* [Instruction]: From the material below, work out how many lines contain "DETEÑEN" and answer with the number only.
----------
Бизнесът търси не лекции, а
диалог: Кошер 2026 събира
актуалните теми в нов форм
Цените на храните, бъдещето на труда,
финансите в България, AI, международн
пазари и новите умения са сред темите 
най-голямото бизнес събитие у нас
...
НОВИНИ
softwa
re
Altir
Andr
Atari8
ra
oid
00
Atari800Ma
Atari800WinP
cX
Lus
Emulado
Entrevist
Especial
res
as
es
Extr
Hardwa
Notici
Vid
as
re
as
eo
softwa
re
----------
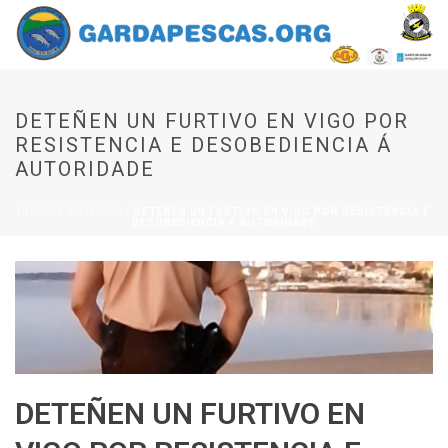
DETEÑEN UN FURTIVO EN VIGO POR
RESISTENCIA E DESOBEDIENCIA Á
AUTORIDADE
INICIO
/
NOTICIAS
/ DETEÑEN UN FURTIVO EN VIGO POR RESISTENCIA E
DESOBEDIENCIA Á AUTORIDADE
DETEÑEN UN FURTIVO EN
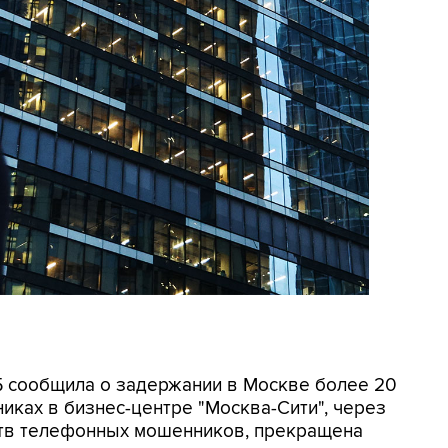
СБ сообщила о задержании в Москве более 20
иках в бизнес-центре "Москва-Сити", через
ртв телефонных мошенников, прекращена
----------
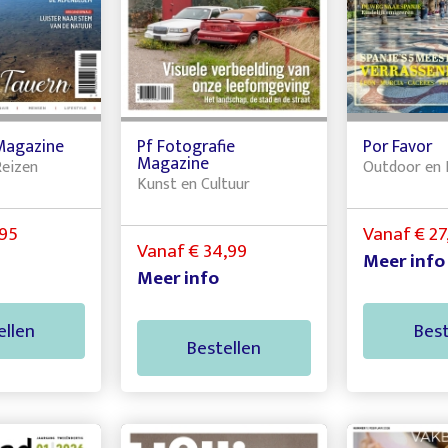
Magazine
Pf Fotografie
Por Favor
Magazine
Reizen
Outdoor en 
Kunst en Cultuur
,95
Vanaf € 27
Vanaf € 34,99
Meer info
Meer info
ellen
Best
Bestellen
----------
* [Exercise solution]: 3